The Court of Appeal in London dismissed a challenge by London North Securities to a County Court ruling which wiped out the debt run up by Tony and Michelle Meadows.
Three judges ruled that the loan agreement was unenforceable under the Consumer Credit Act because the amount of credit being advanced was wrongly stated.
But they declined to deal with other controversial aspects of the case - said to be of general concern to lending companies - including the County Court judge's description of the agreement as "extortionate".
The Merseyside couple took out a home improvement loan at an annual interest rate of 34.9 per cent in 1989 and ended up facing repossession of their home in Southport, on which the loan was secured.

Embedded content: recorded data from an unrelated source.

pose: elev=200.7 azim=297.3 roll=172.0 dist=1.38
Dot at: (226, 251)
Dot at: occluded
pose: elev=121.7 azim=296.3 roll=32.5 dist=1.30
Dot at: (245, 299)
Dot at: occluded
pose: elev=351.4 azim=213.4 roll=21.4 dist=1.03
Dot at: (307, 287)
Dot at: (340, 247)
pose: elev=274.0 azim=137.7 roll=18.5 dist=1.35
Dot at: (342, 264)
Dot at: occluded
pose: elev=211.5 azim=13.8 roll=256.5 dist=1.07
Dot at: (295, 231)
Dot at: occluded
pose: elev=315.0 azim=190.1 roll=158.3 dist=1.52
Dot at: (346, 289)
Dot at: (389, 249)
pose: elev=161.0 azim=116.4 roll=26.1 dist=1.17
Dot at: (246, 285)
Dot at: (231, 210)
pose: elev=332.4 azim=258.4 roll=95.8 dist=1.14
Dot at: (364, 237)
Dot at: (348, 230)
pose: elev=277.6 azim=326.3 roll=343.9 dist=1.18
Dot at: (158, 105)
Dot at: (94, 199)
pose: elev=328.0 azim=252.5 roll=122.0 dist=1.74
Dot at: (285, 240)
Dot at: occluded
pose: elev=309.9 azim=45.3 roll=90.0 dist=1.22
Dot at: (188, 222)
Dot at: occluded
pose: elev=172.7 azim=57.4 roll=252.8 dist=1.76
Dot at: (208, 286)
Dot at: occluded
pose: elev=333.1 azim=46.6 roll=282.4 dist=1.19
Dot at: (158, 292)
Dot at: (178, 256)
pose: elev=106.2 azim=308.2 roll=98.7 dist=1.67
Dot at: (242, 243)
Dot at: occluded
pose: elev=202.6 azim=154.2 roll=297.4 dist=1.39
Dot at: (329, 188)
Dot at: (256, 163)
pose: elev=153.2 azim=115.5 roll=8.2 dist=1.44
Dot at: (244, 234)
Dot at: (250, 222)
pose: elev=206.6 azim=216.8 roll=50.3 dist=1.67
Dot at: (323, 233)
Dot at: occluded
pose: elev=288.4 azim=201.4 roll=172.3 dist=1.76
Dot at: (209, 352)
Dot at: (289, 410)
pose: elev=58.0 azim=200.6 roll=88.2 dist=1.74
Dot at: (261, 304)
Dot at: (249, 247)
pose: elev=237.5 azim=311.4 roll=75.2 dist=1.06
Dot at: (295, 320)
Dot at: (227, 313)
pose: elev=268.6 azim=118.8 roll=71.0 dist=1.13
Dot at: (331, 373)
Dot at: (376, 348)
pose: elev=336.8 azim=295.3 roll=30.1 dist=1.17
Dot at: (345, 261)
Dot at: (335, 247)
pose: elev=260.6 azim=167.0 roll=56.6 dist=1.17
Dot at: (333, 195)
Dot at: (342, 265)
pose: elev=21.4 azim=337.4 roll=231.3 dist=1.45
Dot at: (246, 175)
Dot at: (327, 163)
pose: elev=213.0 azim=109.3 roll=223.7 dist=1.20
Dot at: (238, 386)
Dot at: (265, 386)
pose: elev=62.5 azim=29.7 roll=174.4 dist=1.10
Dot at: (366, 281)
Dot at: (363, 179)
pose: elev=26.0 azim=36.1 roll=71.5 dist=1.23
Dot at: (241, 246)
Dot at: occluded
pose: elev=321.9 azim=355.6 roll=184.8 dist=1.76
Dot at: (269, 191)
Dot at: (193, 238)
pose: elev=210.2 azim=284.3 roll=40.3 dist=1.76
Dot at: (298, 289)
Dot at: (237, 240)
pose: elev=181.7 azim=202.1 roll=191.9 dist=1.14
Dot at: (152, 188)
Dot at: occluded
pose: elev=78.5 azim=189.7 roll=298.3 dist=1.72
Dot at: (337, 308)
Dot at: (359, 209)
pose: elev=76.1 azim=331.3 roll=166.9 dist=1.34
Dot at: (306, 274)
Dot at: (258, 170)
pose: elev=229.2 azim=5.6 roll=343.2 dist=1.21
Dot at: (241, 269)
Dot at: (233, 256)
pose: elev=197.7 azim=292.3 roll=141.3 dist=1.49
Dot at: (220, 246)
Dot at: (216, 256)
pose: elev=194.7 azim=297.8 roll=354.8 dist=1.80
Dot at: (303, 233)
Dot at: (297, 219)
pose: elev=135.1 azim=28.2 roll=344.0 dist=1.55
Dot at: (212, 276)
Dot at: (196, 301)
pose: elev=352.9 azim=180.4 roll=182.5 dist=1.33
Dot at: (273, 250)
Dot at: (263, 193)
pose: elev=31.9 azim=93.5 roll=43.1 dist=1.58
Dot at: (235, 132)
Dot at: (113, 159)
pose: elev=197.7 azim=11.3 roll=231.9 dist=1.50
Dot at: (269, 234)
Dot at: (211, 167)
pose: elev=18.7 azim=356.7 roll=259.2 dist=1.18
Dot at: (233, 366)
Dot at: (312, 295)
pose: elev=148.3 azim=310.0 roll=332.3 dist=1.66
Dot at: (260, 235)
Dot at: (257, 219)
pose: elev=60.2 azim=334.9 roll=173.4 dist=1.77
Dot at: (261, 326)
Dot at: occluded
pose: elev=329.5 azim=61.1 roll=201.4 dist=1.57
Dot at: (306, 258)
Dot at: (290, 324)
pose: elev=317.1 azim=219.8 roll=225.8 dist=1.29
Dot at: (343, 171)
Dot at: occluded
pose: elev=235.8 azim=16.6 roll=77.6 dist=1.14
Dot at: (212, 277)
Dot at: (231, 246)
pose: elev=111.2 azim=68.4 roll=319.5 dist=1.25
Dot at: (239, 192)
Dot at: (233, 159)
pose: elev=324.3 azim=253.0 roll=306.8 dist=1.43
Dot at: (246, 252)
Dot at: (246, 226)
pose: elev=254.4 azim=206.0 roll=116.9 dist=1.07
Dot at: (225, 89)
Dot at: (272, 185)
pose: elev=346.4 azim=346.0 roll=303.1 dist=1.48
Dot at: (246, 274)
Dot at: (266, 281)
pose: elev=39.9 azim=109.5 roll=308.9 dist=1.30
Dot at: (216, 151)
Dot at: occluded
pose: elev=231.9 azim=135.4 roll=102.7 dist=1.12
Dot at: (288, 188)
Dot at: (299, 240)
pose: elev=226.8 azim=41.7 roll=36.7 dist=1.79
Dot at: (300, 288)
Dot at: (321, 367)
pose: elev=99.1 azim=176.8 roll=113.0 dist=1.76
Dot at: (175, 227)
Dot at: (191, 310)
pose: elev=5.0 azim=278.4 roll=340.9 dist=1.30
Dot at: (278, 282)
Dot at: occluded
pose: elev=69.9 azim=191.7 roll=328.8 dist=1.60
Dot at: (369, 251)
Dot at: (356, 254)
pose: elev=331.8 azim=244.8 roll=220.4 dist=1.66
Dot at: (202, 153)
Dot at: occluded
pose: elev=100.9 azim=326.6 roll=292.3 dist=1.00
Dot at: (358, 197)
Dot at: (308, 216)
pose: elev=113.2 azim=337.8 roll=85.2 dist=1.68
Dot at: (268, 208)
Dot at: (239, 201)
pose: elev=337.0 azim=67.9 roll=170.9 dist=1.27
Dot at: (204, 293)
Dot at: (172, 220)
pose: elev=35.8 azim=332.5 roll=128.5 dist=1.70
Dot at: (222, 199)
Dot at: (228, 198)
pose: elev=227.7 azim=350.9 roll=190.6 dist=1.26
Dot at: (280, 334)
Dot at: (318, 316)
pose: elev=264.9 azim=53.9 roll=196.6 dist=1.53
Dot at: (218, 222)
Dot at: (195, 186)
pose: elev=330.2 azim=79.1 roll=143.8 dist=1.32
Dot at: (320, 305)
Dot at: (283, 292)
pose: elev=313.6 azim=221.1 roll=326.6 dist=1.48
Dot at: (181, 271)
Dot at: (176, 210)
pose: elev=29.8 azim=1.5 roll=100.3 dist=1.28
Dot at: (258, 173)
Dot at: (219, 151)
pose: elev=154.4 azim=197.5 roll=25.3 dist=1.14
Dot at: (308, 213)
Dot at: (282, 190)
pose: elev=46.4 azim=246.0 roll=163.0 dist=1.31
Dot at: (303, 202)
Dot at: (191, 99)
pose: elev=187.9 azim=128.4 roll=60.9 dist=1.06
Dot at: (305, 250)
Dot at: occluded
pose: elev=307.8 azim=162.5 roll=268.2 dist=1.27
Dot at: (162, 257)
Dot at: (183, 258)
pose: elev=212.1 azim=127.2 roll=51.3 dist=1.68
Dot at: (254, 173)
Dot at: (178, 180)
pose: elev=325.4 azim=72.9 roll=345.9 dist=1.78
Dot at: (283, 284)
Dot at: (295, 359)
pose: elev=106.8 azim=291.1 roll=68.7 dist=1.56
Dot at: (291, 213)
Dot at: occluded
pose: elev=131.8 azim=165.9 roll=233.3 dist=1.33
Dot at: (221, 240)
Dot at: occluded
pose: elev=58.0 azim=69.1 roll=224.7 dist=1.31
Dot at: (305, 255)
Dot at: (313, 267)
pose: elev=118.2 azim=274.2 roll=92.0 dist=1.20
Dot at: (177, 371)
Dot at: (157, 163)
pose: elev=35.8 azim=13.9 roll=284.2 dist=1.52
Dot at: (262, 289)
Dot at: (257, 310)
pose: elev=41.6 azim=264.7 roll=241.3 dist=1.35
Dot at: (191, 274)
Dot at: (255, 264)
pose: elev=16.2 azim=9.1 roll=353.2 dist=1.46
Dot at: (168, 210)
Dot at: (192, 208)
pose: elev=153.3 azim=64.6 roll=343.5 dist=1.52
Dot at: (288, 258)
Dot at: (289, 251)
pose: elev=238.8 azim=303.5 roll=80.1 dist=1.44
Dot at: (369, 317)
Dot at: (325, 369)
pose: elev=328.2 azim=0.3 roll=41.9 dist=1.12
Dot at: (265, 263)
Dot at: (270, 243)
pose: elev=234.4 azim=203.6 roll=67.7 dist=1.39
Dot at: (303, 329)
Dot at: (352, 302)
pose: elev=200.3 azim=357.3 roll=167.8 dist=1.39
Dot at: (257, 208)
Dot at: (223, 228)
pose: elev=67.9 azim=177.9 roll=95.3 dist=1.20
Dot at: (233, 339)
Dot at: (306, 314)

The Court of Appeal heard that, if the couple had paid the instalments for the loan term of 15 years, it would have cost them a total of £26,000.
But the Meadows, already in arrears on two prior mortgages, were unable to keep up the loan repayments of £146.94 per month and the interest began to mount up.
The lenders argued that in 1989, the agreement was no different from any other non-status loan agreement.
Mr and Mrs Meadows had their debts cleared and the threat to their home lifted when Judge Howarth ruled at Southport County Court last October that the credit agreement was unenforceable because of failures to comply with the Act.
Yesterday, Lord Phillips, Master of the Rolls, and Lords Justices Waller and Lloyd rejected the lender's appeal on the narrow ground that a £750 insurance premium included in the loan was part of the charge for credit, not of the credit itself, and therefore the amount of credit should have been stated as £5,000, not £5,750. This was a breach of the Act and the agreement was unenforceable.